(INFORMATION SHOWN begins)
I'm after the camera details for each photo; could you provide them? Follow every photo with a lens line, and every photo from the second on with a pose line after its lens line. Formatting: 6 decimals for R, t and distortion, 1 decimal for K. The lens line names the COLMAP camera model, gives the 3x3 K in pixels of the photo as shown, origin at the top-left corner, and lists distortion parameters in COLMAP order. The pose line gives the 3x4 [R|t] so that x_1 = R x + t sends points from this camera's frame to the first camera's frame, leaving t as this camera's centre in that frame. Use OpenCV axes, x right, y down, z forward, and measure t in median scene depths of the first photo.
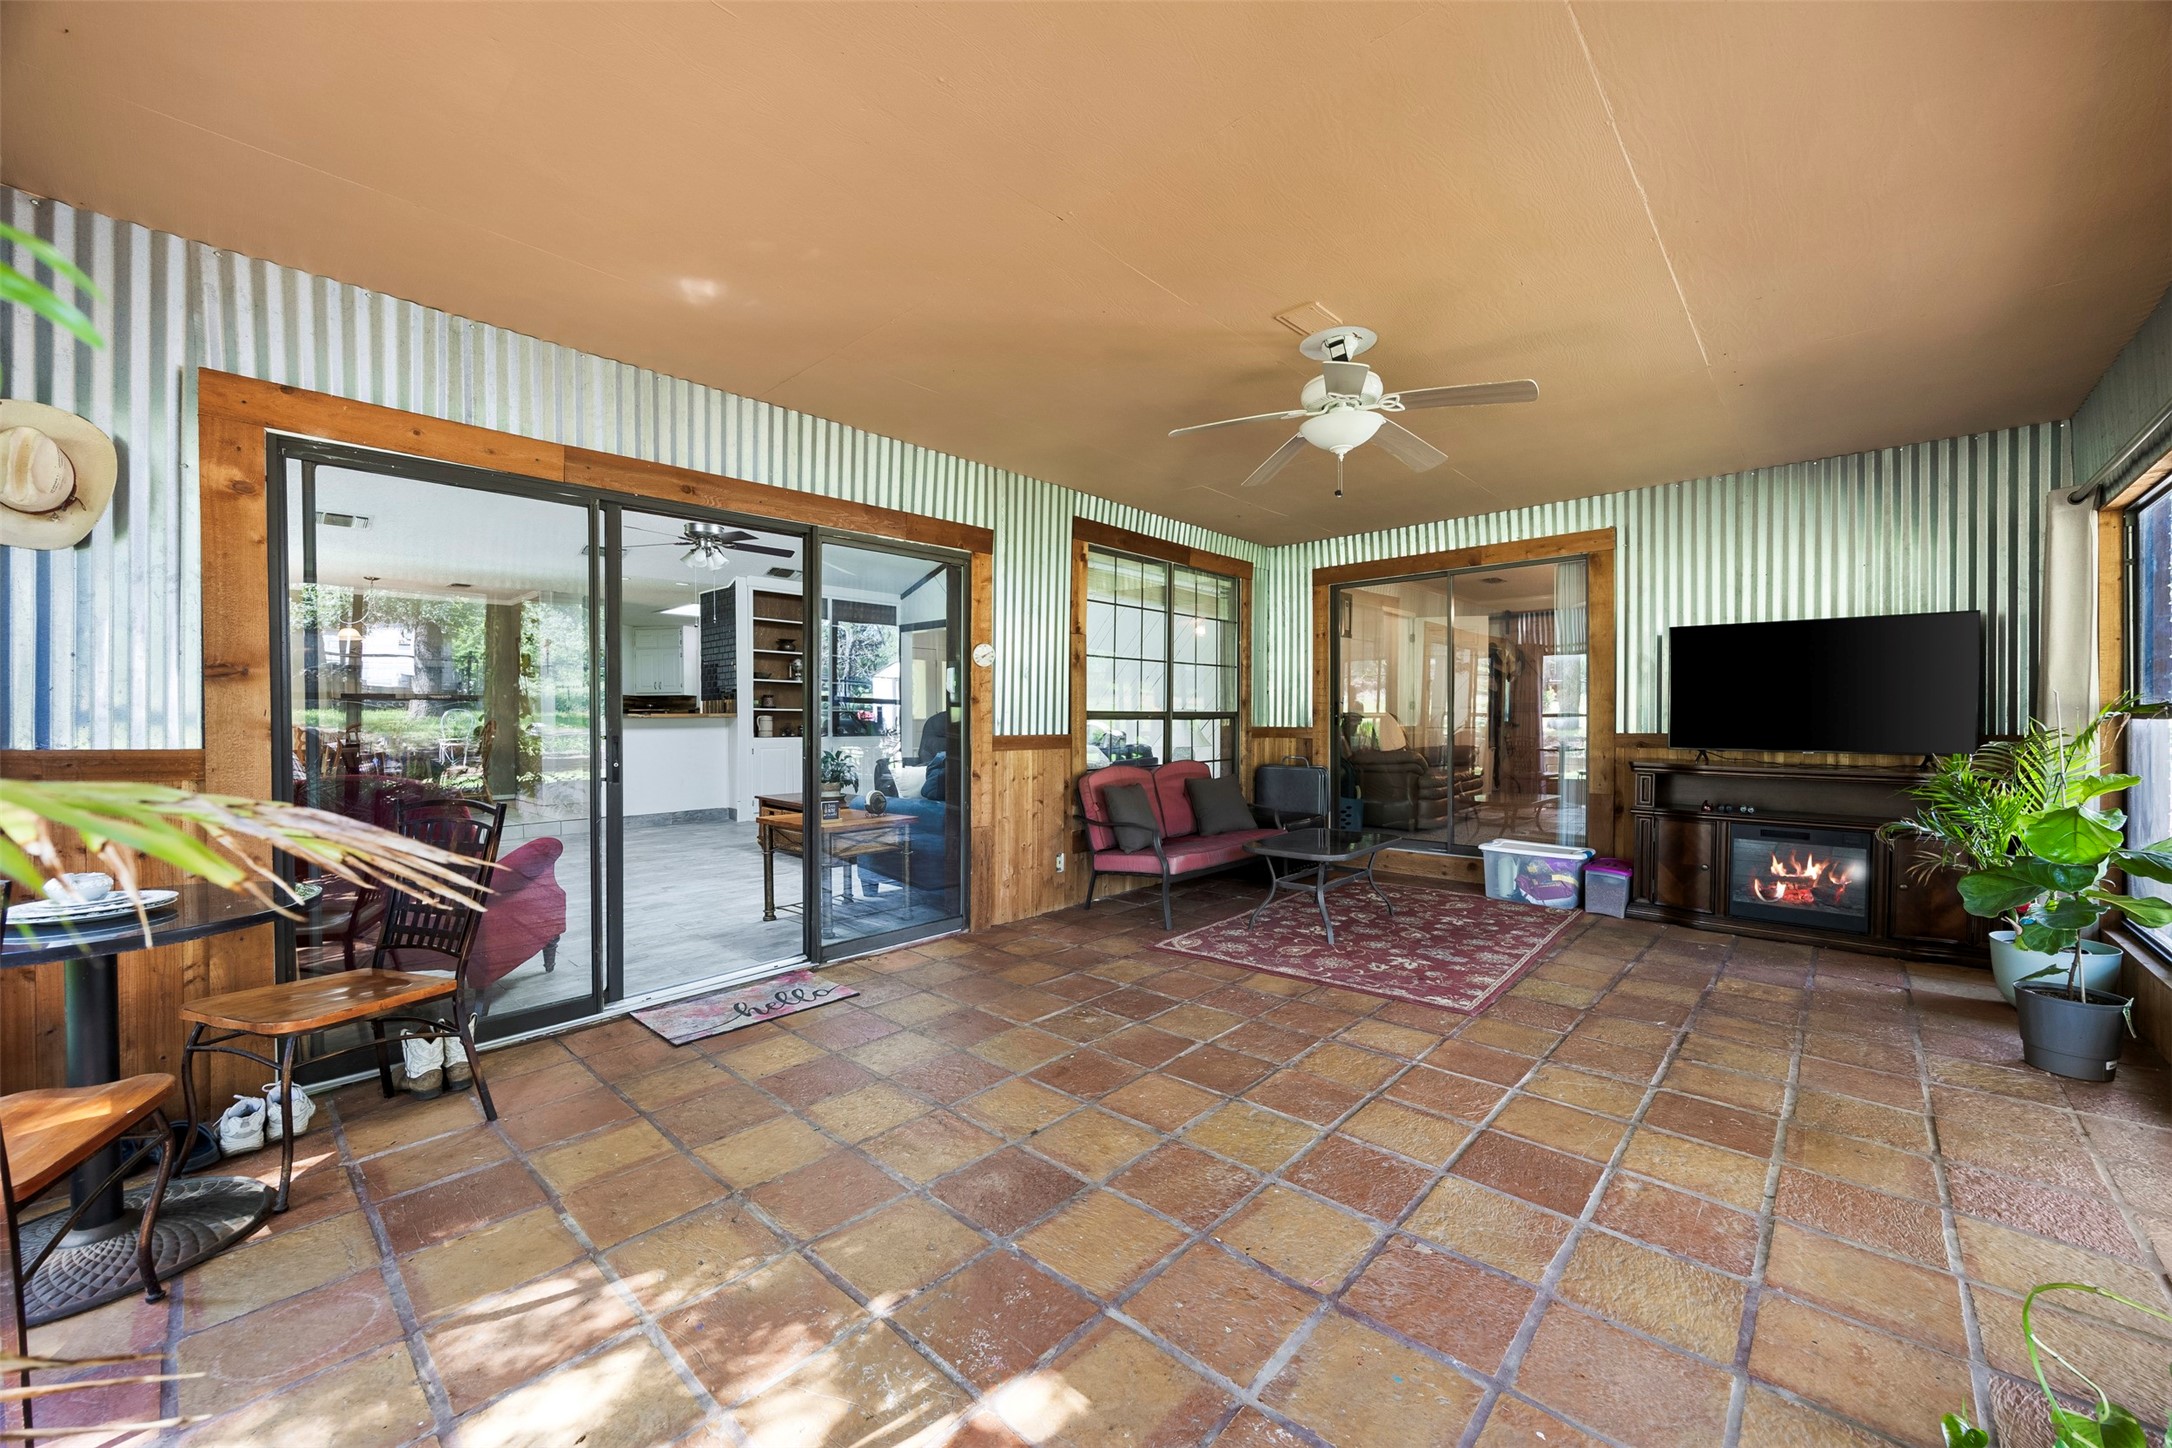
lens RADIAL K [[842.9, 0, 1091.9], [0, 842.9, 728.8], [0, 0, 1]] dist [-0.001839, -0.000274]
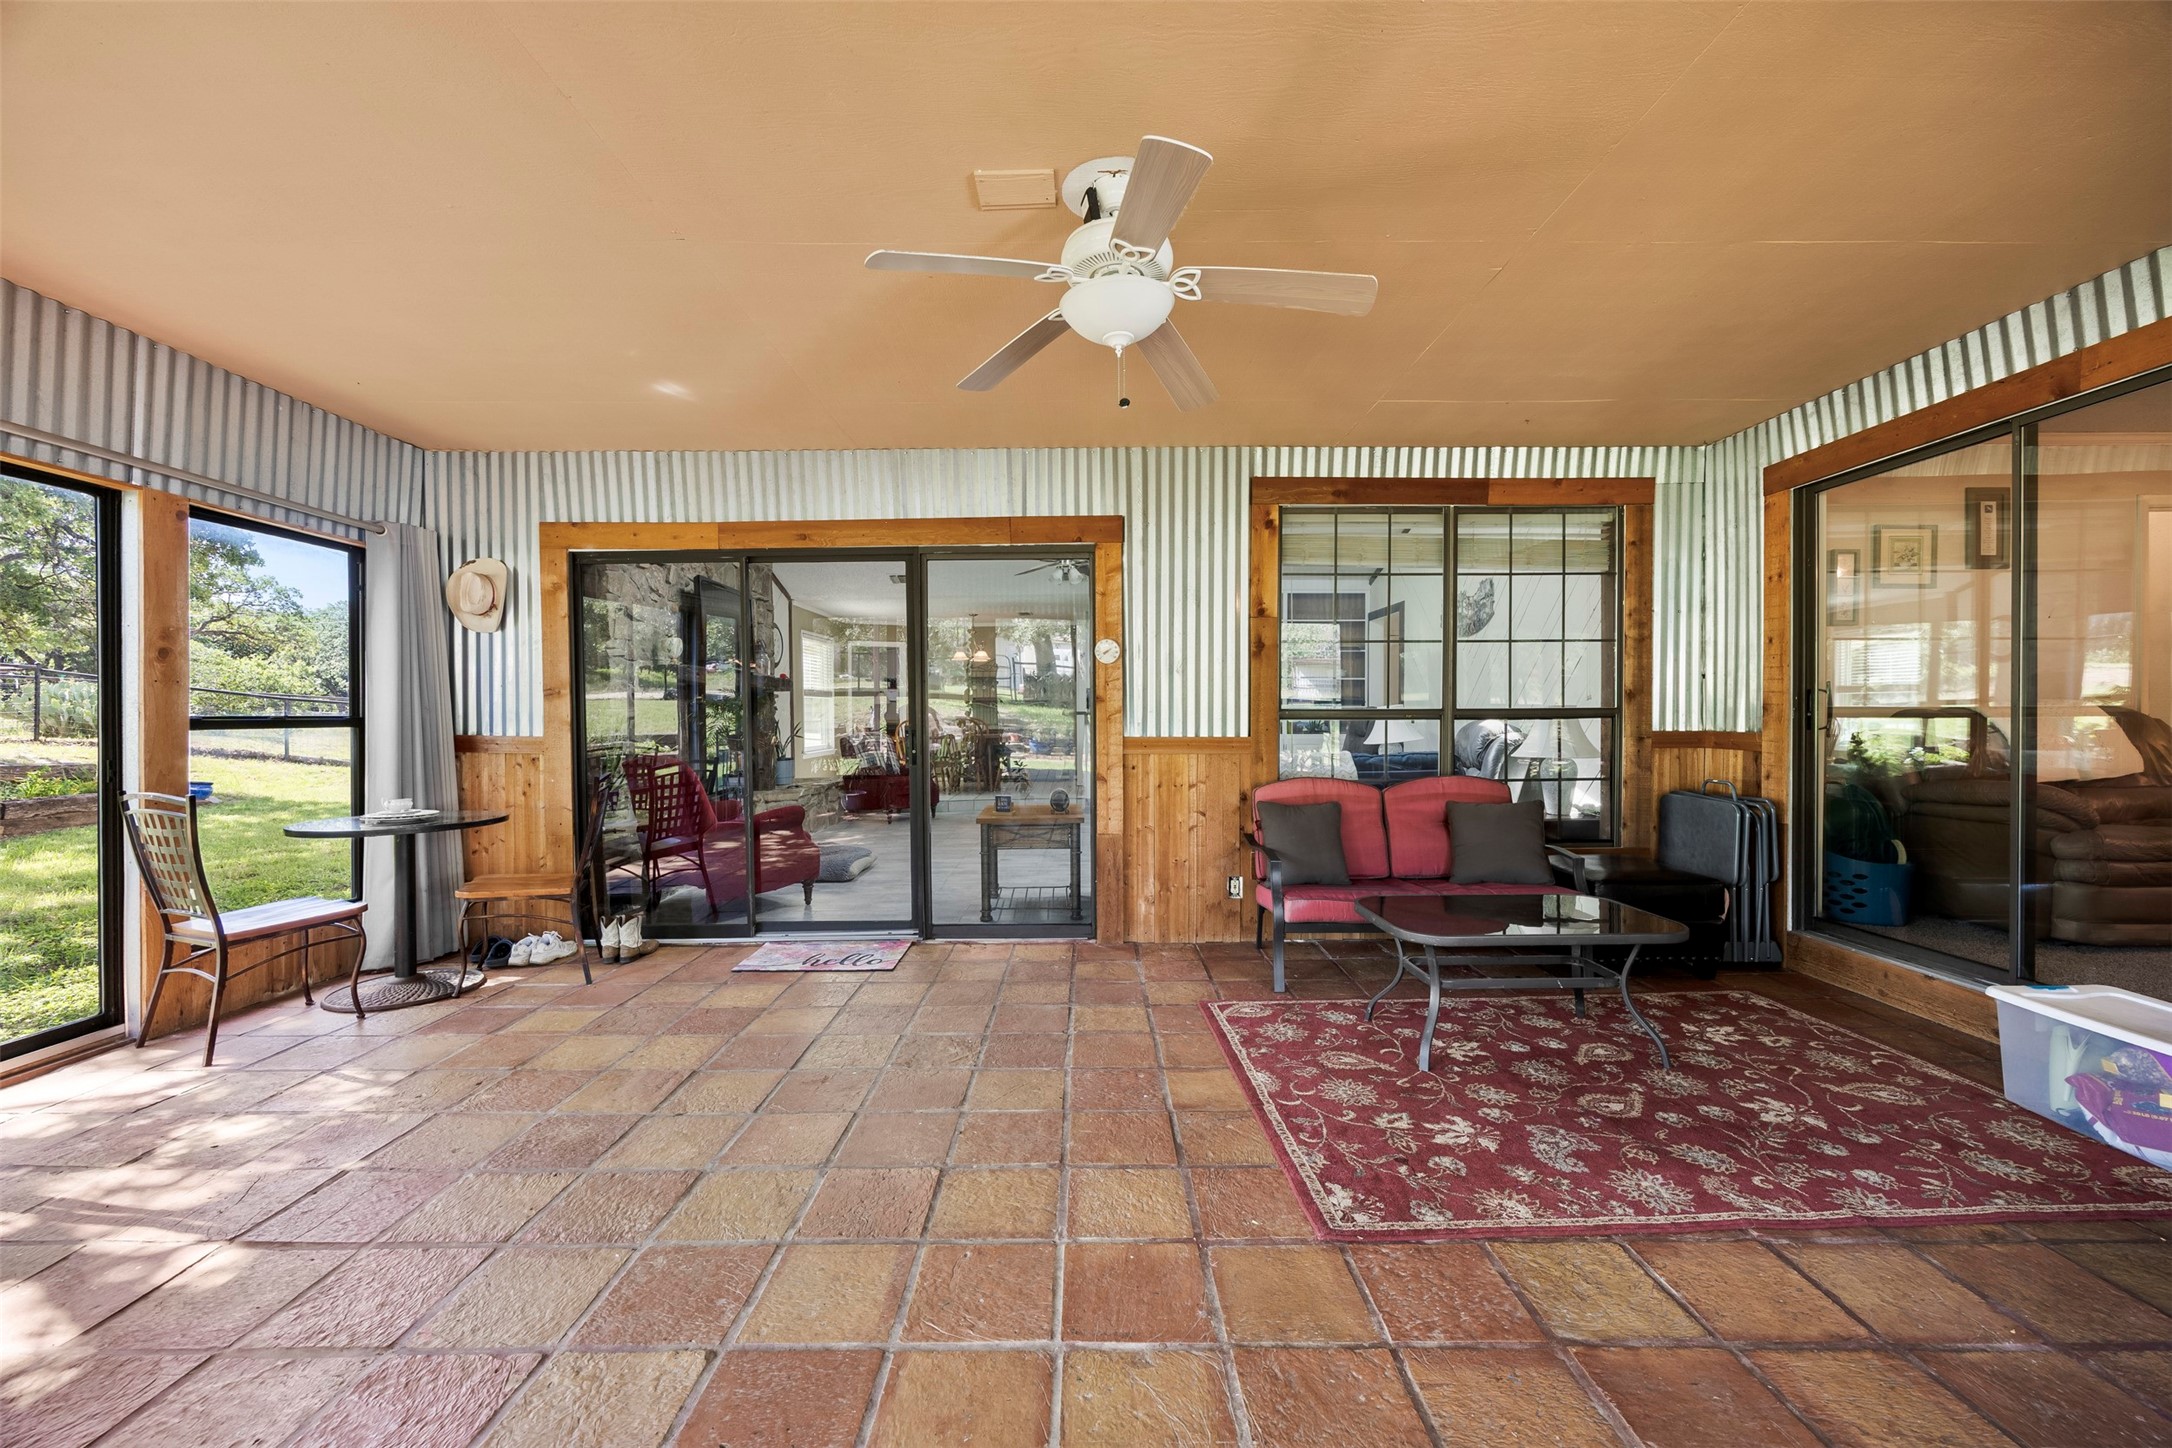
lens RADIAL K [[842.9, 0, 1078.8], [0, 842.9, 723.1], [0, 0, 1]] dist [-0.001839, -0.000274]
pose [[0.668571, 0.007753, -0.743608, 0.544796], [-0.007798, 0.999964, 0.003415, -0.010074], [0.743607, 0.003515, 0.668607, 0.345784]]
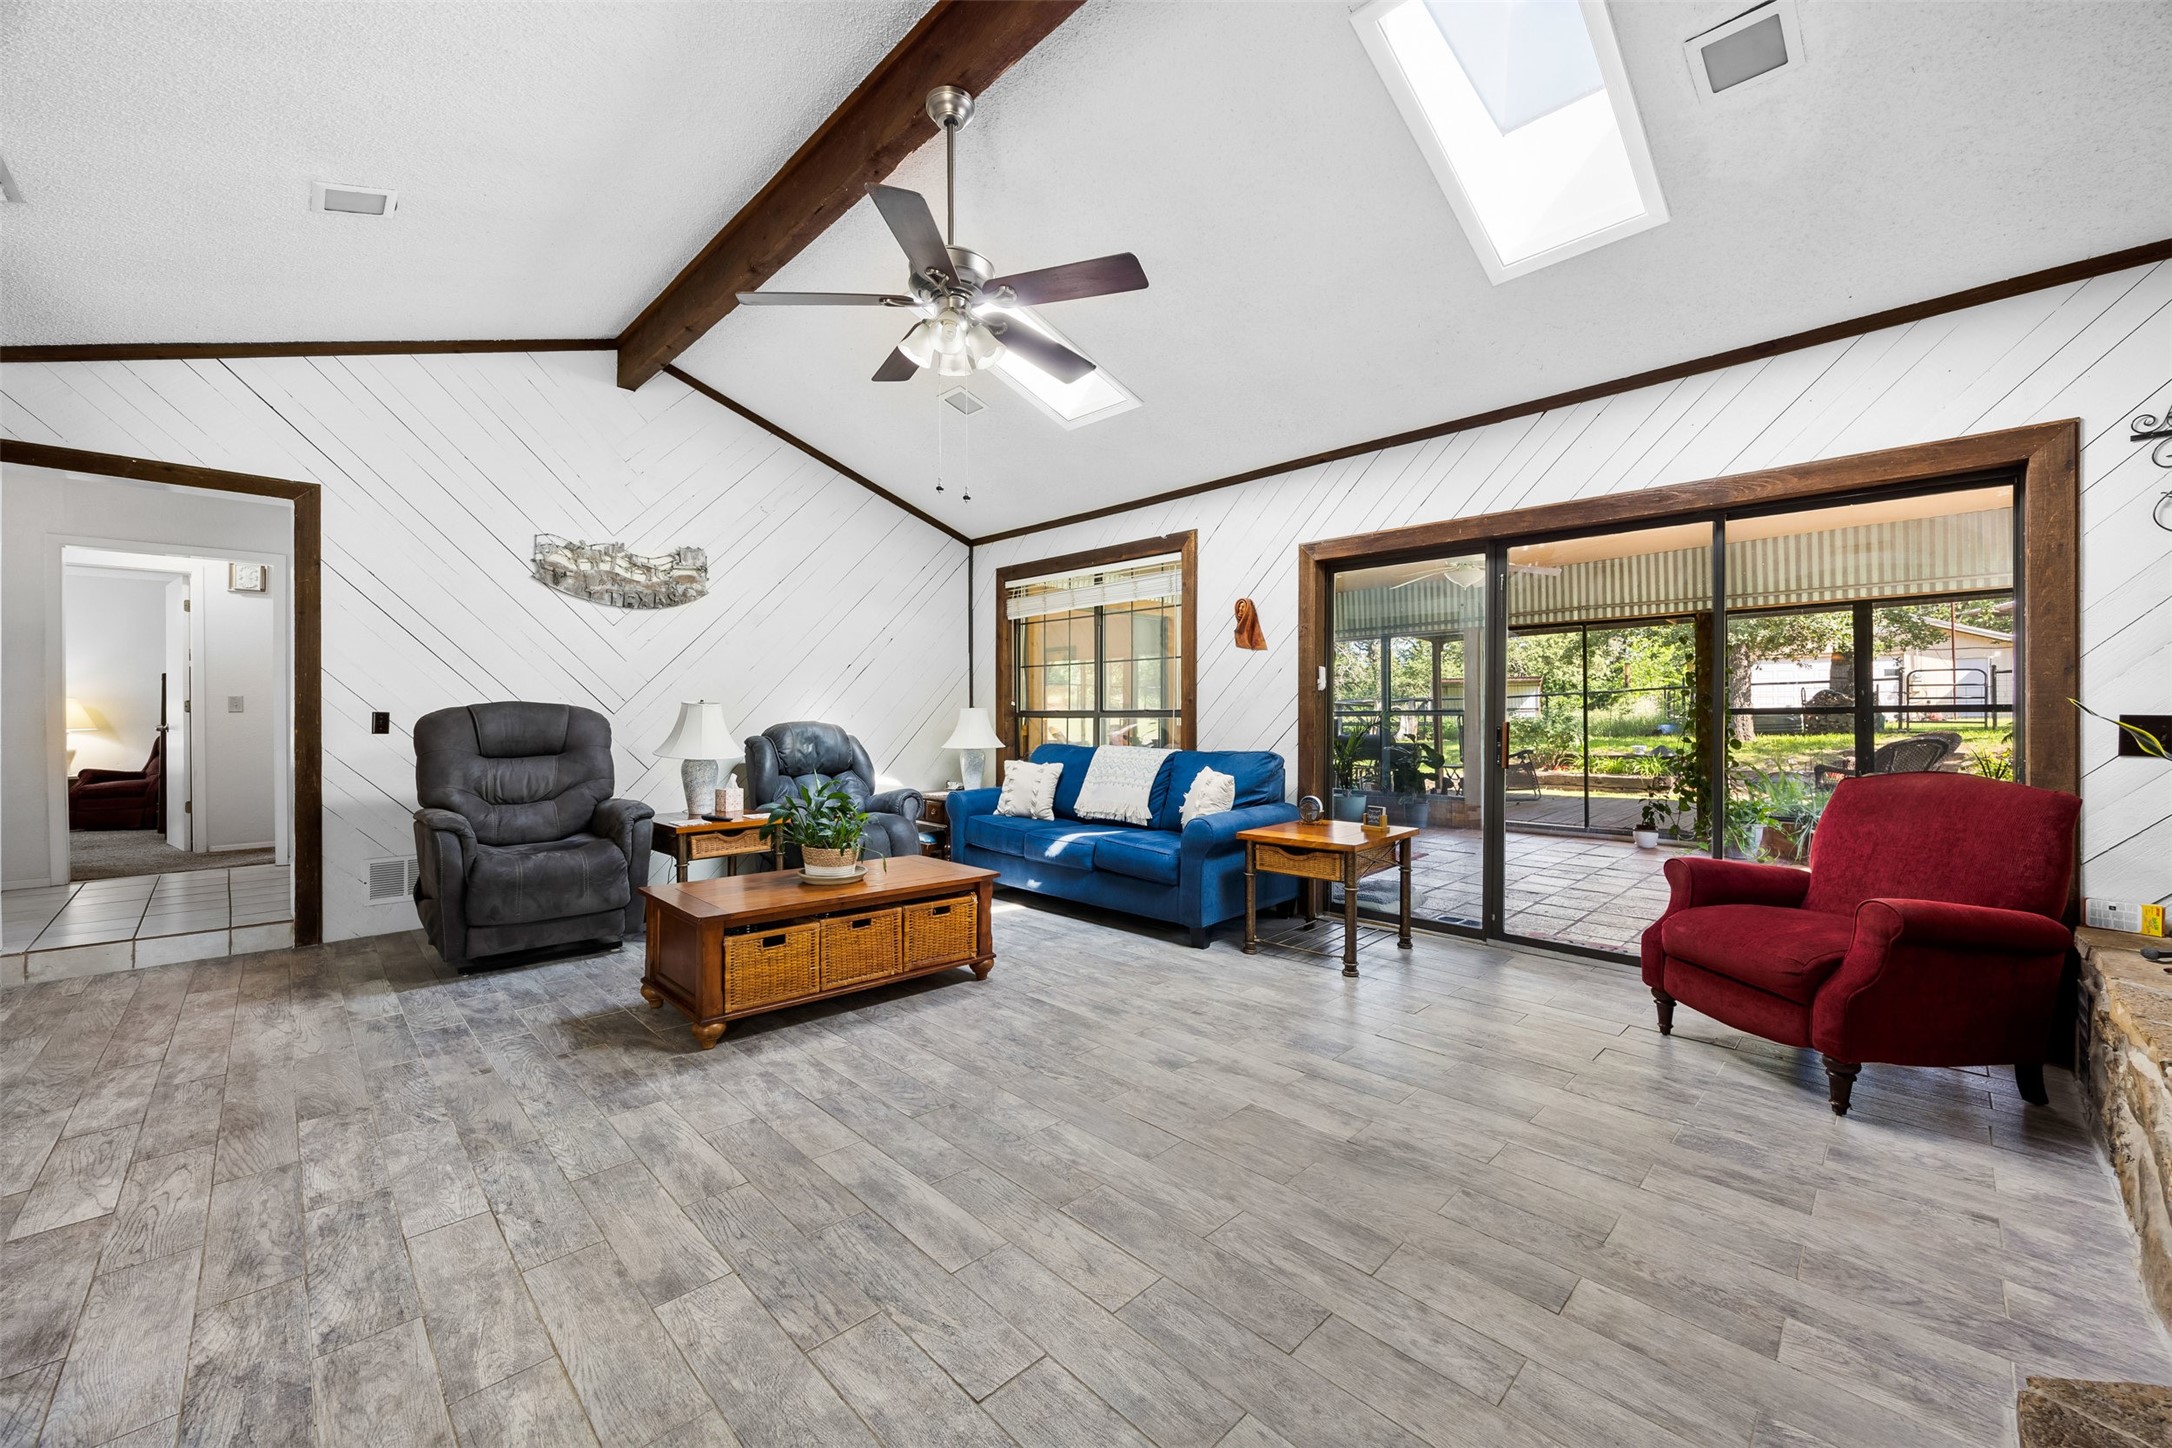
lens RADIAL K [[842.9, 0, 1086.6], [0, 842.9, 716.1], [0, 0, 1]] dist [-0.001839, -0.000274]
pose [[0.042719, 0.002409, 0.999084, -1.224542], [0.015394, 0.999877, -0.003069, -0.012546], [-0.998969, 0.015511, 0.042676, 1.261788]]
(INFORMATION SHOWN ends)
§ TASK TO COMPLETE
Retype the whole listing exactly and leave the pictures out.

§ RESPONSE FOR THIS EXERCISE
I'm after the camera details for each photo; could you provide them? Follow every photo with a lens line, and every photo from the second on with a pose line after its lens line. Formatting: 6 decimals for R, t and distortion, 1 decimal for K. The lens line names the COLMAP camera model, gives the 3x3 K in pixels of the photo as shown, origin at the top-left corner, and lists distortion parameters in COLMAP order. The pose line gives the 3x4 [R|t] so that x_1 = R x + t sends points from this camera's frame to the first camera's frame, leaving t as this camera's centre in that frame. Use OpenCV axes, x right, y down, z forward, and measure t in median scene depths of the first photo.
lens RADIAL K [[842.9, 0, 1091.9], [0, 842.9, 728.8], [0, 0, 1]] dist [-0.001839, -0.000274]
lens RADIAL K [[842.9, 0, 1078.8], [0, 842.9, 723.1], [0, 0, 1]] dist [-0.001839, -0.000274]
pose [[0.668571, 0.007753, -0.743608, 0.544796], [-0.007798, 0.999964, 0.003415, -0.010074], [0.743607, 0.003515, 0.668607, 0.345784]]
lens RADIAL K [[842.9, 0, 1086.6], [0, 842.9, 716.1], [0, 0, 1]] dist [-0.001839, -0.000274]
pose [[0.042719, 0.002409, 0.999084, -1.224542], [0.015394, 0.999877, -0.003069, -0.012546], [-0.998969, 0.015511, 0.042676, 1.261788]]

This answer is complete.